POTENTIAL SPOILER ALERT - Let me start by saying this is a terrific movie. John Malkovich is hysterical, Bruce Willis is simmering and intense, Morgan Freeman is ...well, Morgan Freeman (hello...) and Helen Mirren is AWESOME!!!! She is the single coolest female character ever. She kills people for a living and loves it, and shoots things and blows shit up, and bakes and decorates her house to perfection and shoots the love of her life and is just freaking awesome. Yes - I have a lady crush. Anyway, funny, action packed, and cool - go see it people. Really, right now, stop what you're doing and run to the theater and see this movie. I may need to see it again myself. My son (don't worry - he's an adult) would enjoy this and how cool a mom would I be if I take him....
So, it was the perfect movie when you are feeling broken. My girl friend and I have decided we are both broken, for various reasons (don't judge - who isn't? hmmm...) and started our own little club - current members total two. So, this is where the friend rescue collides with all the other forces of the universe (remember the last blog - I spoke of them colluding to make me dig into my past) to once again make me look at myself under a microscope - Grrr.

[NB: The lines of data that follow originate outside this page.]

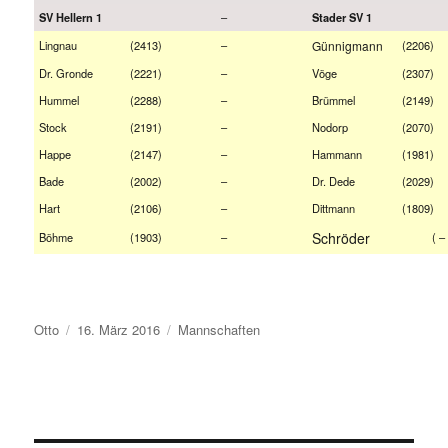
–
SV Hellern 1
Stader SV 1
Lingnau
(2413)
–
Günnigmann
(2206)
Dr. Gronde
(2221)
–
Vöge
(2307)
Hummel
(2288)
–
Brümmel
(2149)
Stock
(2191)
–
Nodorp
(2070)
Happe
(2147)
–
Hammann
(1981)
Bade
(2002)
–
Dr. Dede
(2029)
Hart
(2106)
–
Dittmann
(1809)
Schröder
Böhme
(1903)
–
( –
Autor
Veröffentlicht
Kategorien
Otto
16. März 2016
Mannschaften
am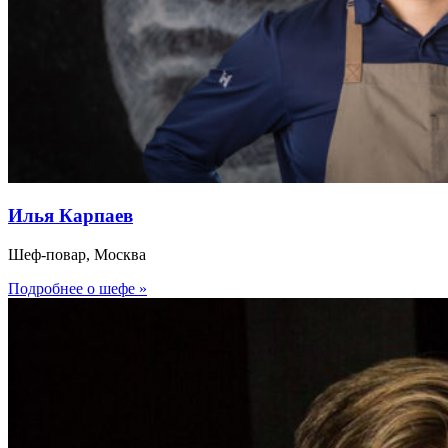
Илья Карпаев
Шеф-повар, Москва
Подробнее о шефе »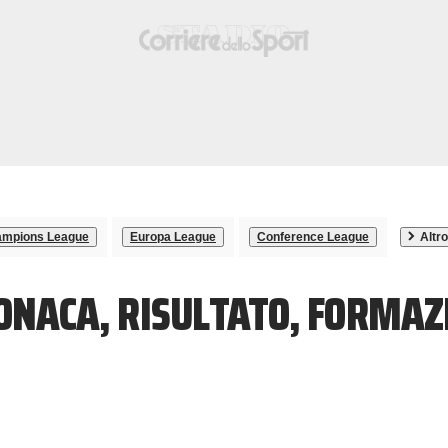
mpions League
Europa League
Conference League
Altro
RONACA, RISULTATO, FORMAZ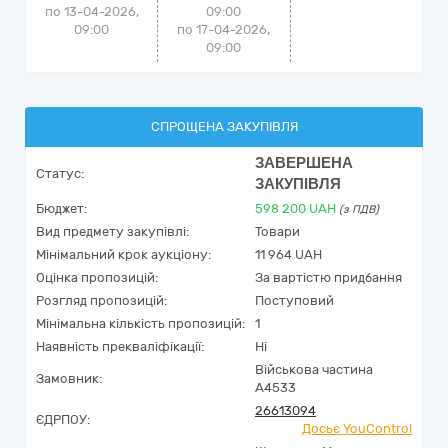
по 13-04-2026,
09:00
09:00
по 17-04-2026,
09:00
СПРОЩЕНА ЗАКУПІВЛЯ
ЗАВЕРШЕНА
Статус:
ЗАКУПІВЛЯ
Бюджет:
598 200
UAH
(з ПДВ)
Вид предмету закупівлі:
Товари
Мінімальний крок аукціону:
11 964 UAH
Оцінка пропозицій:
За вартістю придбання
Розгляд пропозицій:
Поступовий
Мінімальна кількість пропозицій:
1
Наявність прекваліфікації:
Ні
Військова частина
Замовник:
А4533
26613094
ЄДРПОУ:
Досьє YouControl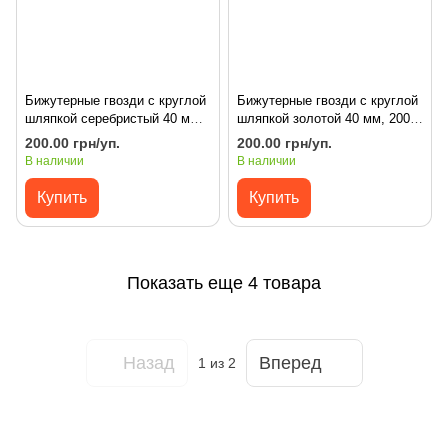
Бижутерные гвозди с круглой
Бижутерные гвозди с круглой
шляпкой серебристый 40 мм,
шляпкой золотой 40 мм, 200
200 шт
шт
200.00 грн/уп.
200.00 грн/уп.
В наличии
В наличии
Купить
Купить
Показать еще 4 товара
Назад
Вперед
1
из 2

I did the journaling, troops. I did it and 30 pages of scribbling and a box of Kleenex later, I still have no real answers. Perhaps a little insight (not 100% sure) but mostly I concluded I am a broken fraud. How is this helpful? Perhaps I am so damn broken, and have my closet so well protected that even opening that one door doesn't help when I have an unending supply of more doors behind the first. You know like that infinity type thing you can see when viewing something in two opposing mirrors...(I hope you got that image - it was cool). So, then my friend is in the same boat and we are commiserating and one upping each other with horror stories from our past (anything that isn't future counts as past - got it?) and crying and laughing our butts off at some of the horror stories. It was a day - we'll leave it at that.

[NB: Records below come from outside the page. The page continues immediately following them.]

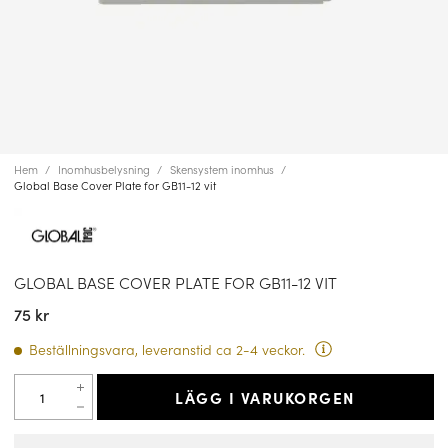
Hem
Inomhusbelysning
Skensystem inomhus
Global Base Cover Plate for GB11-12 vit
GLOBAL BASE COVER PLATE FOR GB11-12 VIT
75 kr
Beställningsvara, leveranstid ca 2-4 veckor.
LÄGG I VARUKORGEN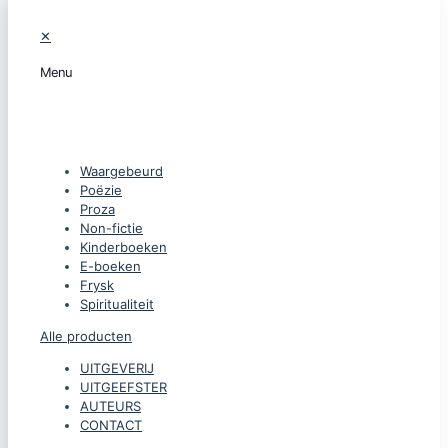
✕
Menu
CATEGORIEËN
Waargebeurd
Poëzie
Proza
Non-fictie
Kinderboeken
E-boeken
Frysk
Spiritualiteit
Alle producten
UITGEVERIJ
UITGEEFSTER
AUTEURS
CONTACT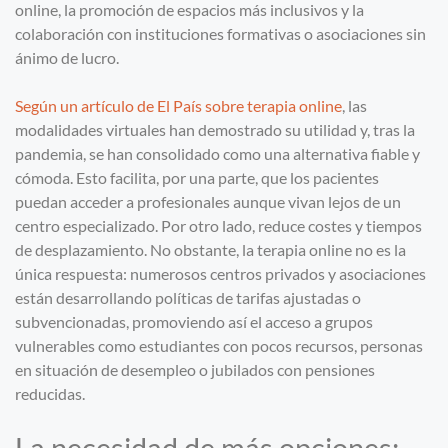
online, la promoción de espacios más inclusivos y la
colaboración con instituciones formativas o asociaciones sin
ánimo de lucro.
Según un artículo de El País sobre terapia online
, las
modalidades virtuales han demostrado su utilidad y, tras la
pandemia, se han consolidado como una alternativa fiable y
cómoda. Esto facilita, por una parte, que los pacientes
puedan acceder a profesionales aunque vivan lejos de un
centro especializado. Por otro lado, reduce costes y tiempos
de desplazamiento. No obstante, la terapia online no es la
única respuesta: numerosos centros privados y asociaciones
están desarrollando políticas de tarifas ajustadas o
subvencionadas, promoviendo así el acceso a grupos
vulnerables como estudiantes con pocos recursos, personas
en situación de desempleo o jubilados con pensiones
reducidas.
La necesidad de más opciones:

Now, if you'll remember from the last post, I did this in an effort to figure out my characters so I can achieve writing greatness. I tried to get inside my heroine's head and guess what? I still have no freaking clue who this chick is - if anything I know less now than I did before. GRRRRR. I am now shaking my head sadly because I have to figure this out. My gal is the lynch pin to my story and professional people are waiting to see said story and lynch pin is missing, thus story is missing. I'm trying yet another character sketch exercise today to try and figure her out - wish me luck.